Task inputs |
====
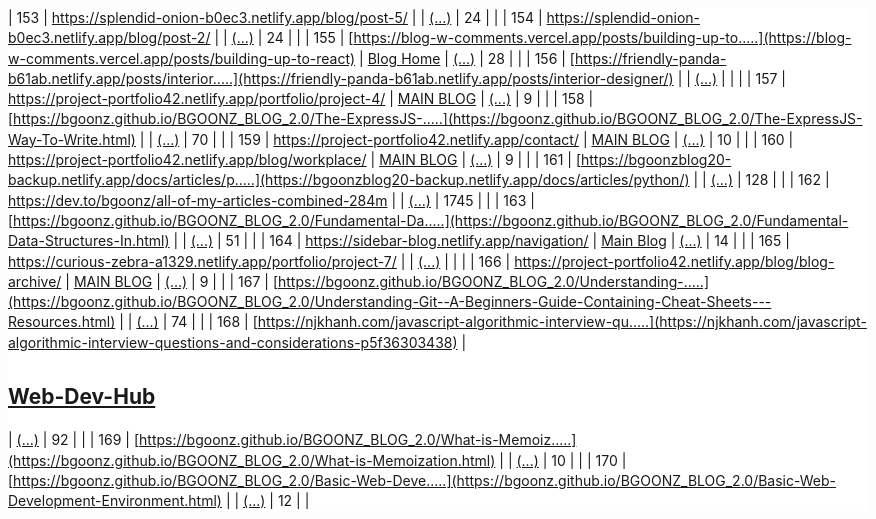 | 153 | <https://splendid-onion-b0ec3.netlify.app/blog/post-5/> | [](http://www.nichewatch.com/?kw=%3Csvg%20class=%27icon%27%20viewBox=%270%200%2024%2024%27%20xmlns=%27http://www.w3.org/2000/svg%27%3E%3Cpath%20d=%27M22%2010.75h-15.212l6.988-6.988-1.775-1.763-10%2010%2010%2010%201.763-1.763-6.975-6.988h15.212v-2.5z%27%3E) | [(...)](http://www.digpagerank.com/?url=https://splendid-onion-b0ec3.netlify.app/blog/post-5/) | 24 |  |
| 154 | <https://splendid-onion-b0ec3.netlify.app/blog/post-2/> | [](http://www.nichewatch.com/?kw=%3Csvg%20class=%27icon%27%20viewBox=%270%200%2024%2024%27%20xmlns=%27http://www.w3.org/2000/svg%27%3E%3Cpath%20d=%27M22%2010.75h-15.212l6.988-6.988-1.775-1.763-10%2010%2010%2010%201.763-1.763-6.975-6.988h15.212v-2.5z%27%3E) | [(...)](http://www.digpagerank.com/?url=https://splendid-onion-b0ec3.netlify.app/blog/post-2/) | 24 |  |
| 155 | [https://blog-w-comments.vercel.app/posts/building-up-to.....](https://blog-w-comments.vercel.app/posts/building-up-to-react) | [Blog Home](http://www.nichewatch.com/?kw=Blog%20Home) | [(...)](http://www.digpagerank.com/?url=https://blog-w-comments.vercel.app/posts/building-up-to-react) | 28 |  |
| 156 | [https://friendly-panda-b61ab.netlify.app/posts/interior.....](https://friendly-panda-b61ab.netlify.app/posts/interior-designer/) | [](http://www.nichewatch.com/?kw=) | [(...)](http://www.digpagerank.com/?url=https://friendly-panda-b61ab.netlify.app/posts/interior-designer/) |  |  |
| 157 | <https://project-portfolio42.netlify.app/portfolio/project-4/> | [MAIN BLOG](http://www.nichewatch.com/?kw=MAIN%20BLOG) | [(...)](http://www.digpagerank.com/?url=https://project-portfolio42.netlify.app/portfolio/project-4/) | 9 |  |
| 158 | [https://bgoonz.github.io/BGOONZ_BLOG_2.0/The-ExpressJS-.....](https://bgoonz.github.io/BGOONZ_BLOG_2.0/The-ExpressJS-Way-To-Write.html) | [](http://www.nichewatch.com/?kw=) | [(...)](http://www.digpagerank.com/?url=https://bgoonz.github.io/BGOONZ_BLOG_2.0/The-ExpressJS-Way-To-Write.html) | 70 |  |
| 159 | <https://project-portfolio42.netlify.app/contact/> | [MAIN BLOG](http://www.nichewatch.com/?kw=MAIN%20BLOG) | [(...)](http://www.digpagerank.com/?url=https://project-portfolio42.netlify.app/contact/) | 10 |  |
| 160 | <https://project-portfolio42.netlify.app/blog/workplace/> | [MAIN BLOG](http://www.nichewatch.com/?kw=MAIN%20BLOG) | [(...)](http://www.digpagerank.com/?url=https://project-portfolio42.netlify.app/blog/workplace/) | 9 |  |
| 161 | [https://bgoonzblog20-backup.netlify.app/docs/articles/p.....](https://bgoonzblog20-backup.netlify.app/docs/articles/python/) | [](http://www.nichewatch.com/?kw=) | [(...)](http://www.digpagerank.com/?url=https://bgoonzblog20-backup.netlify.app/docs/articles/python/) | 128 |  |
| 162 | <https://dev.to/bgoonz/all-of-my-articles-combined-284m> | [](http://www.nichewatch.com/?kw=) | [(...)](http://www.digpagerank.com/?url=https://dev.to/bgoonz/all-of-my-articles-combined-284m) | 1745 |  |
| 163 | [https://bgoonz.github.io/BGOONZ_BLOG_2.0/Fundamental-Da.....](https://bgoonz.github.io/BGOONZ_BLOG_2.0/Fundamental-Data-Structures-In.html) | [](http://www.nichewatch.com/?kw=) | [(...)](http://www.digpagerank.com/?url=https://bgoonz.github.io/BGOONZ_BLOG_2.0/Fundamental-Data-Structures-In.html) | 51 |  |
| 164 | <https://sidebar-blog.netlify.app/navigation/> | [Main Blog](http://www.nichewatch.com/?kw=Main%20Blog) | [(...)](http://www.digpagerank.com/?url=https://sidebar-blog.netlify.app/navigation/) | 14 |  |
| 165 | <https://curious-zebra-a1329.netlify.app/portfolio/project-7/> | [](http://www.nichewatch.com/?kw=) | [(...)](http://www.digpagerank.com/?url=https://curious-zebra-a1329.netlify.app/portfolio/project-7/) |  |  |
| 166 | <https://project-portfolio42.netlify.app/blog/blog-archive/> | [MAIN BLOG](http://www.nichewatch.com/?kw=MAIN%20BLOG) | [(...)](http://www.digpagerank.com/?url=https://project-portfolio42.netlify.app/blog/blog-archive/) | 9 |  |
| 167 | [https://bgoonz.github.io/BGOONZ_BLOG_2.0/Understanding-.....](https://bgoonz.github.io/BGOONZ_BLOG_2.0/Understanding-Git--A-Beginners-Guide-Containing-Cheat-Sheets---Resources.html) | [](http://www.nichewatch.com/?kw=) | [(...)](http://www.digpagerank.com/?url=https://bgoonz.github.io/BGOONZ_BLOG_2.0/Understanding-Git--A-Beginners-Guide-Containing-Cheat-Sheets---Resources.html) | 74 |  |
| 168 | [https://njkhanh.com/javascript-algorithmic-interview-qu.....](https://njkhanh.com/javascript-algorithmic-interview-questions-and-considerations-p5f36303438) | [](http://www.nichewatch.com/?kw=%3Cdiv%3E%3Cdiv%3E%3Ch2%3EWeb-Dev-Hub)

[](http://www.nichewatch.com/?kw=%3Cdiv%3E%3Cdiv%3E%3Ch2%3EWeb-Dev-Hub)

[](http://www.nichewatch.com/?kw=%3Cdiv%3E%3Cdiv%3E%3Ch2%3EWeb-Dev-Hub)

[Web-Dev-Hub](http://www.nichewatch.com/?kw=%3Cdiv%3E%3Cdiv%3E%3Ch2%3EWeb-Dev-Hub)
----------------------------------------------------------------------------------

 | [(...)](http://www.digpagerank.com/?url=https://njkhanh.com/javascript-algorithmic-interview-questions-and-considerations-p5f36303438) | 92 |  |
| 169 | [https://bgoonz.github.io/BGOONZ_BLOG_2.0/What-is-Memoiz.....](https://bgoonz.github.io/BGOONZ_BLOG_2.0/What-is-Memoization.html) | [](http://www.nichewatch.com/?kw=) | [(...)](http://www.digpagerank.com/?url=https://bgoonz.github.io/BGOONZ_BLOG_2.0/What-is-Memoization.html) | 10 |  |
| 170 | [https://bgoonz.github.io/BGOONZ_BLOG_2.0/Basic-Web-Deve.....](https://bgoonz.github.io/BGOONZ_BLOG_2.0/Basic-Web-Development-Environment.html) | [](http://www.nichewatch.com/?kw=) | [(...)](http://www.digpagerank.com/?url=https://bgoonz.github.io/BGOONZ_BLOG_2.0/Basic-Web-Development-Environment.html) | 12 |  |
====
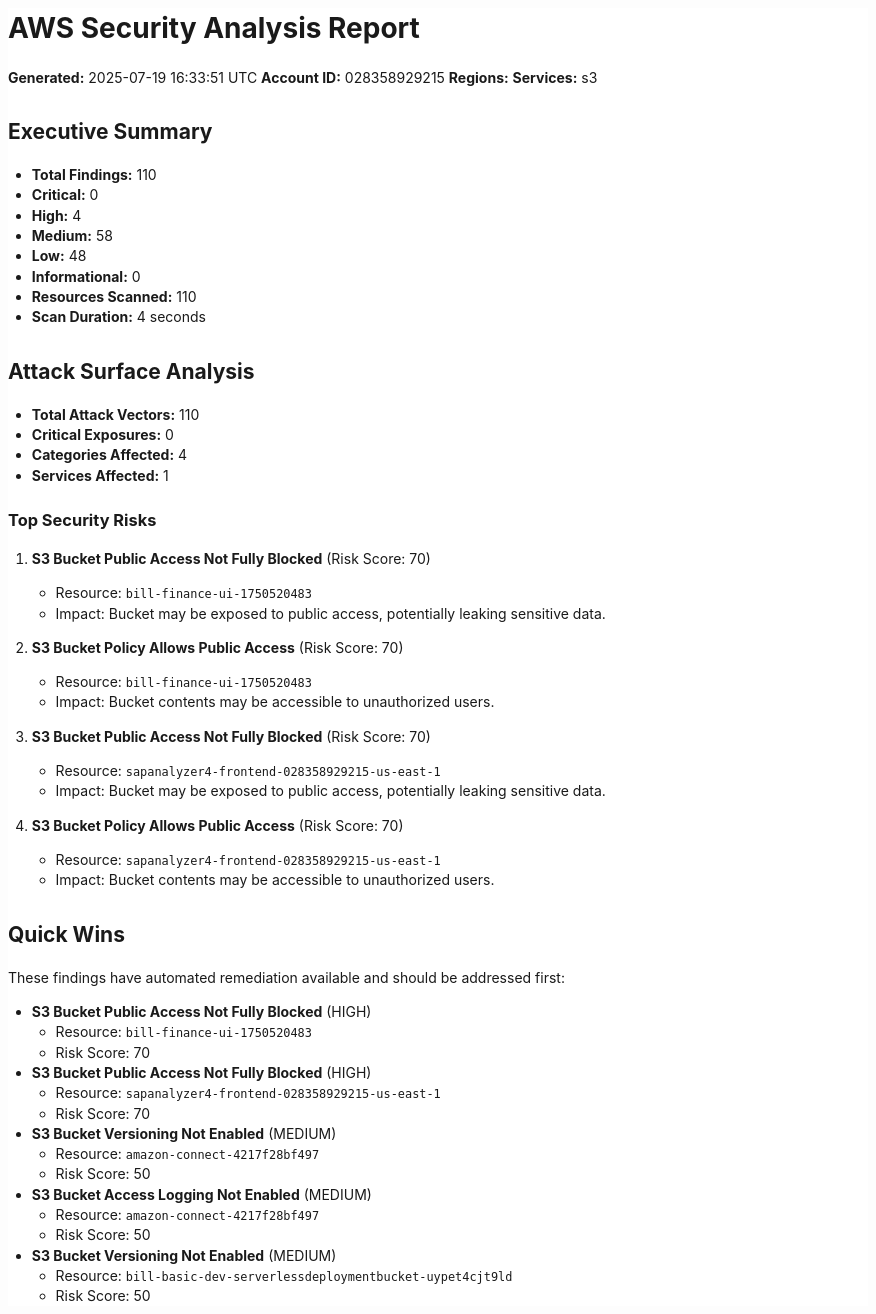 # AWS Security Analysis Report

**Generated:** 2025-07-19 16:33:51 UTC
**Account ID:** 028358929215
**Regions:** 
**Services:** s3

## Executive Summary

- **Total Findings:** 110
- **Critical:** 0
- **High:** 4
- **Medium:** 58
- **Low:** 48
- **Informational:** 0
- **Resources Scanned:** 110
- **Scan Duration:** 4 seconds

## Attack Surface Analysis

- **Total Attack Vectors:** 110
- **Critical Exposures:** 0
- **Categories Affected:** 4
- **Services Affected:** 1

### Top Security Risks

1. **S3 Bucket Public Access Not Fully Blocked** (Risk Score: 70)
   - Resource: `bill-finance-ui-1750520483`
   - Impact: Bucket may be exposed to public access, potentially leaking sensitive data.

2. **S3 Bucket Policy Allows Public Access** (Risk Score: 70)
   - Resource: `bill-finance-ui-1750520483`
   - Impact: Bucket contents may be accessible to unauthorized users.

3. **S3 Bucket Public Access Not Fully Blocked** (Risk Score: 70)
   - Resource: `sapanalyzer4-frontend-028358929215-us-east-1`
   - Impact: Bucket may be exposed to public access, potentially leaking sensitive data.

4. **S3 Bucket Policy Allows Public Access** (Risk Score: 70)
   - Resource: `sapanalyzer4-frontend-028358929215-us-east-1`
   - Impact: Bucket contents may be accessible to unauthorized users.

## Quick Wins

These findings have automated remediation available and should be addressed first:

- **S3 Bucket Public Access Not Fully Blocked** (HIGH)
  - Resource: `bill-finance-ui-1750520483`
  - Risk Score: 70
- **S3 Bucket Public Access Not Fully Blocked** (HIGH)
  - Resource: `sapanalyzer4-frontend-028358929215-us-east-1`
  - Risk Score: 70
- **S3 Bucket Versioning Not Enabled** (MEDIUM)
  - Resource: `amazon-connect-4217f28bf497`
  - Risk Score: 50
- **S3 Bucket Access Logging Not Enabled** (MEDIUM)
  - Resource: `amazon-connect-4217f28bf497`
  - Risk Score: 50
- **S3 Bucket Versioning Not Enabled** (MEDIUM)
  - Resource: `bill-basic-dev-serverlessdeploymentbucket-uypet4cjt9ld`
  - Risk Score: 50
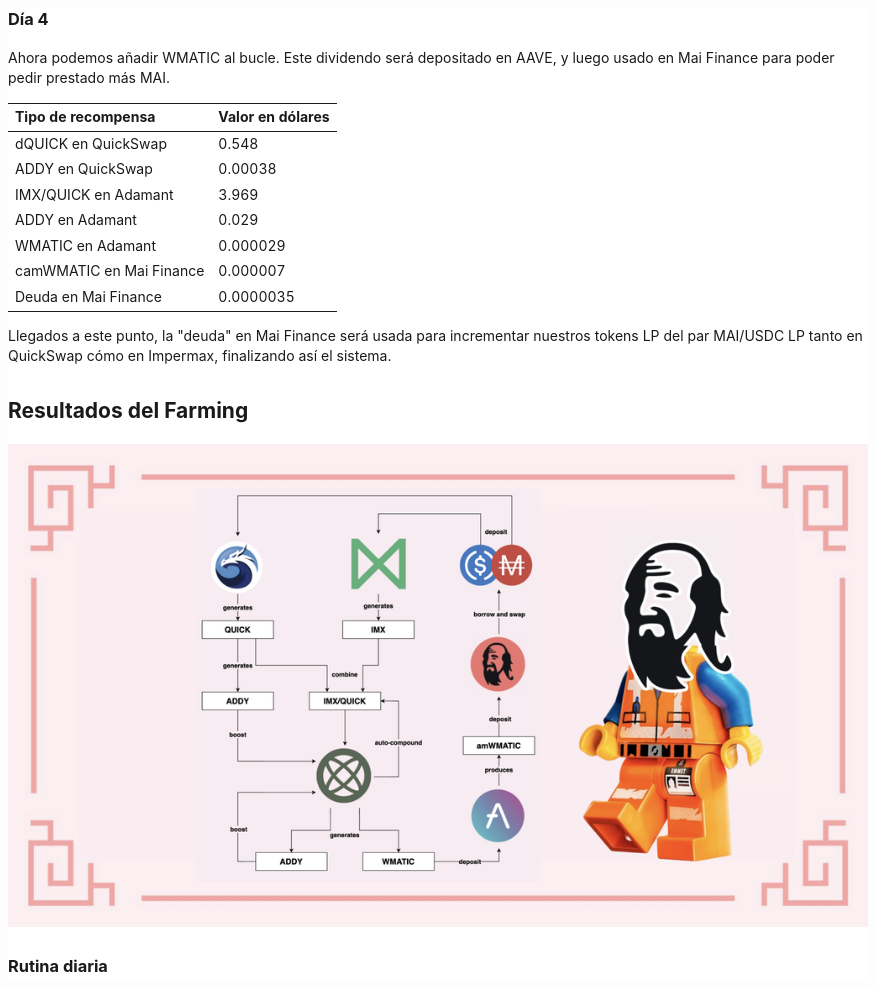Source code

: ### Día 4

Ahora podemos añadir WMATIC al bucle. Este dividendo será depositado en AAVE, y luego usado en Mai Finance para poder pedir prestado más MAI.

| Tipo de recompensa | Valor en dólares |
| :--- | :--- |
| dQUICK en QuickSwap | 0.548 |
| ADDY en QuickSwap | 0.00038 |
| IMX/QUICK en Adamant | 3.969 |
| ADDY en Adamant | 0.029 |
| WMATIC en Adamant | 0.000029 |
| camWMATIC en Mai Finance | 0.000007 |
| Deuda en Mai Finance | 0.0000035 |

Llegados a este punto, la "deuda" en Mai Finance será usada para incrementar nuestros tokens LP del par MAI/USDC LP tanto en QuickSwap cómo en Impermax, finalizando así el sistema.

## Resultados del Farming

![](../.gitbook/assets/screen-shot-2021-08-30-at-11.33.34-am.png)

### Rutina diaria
====
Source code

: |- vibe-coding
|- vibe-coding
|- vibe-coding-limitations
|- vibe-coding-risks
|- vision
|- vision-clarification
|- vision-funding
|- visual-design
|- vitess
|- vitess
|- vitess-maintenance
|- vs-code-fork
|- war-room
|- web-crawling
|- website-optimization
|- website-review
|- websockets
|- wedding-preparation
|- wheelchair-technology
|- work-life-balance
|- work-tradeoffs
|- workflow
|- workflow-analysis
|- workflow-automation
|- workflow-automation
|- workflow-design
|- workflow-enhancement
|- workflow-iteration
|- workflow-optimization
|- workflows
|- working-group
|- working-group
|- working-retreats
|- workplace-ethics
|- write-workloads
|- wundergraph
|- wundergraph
====
Required work | Could you update the stretch of the material from "## Quick Wins" through "These findings have" so that "automated remediation" becomes "automatic fixes", with nothing else changed? Give back only those lines.

Finished task |
## Quick Wins

These findings have automatic fixes available and should be addressed first:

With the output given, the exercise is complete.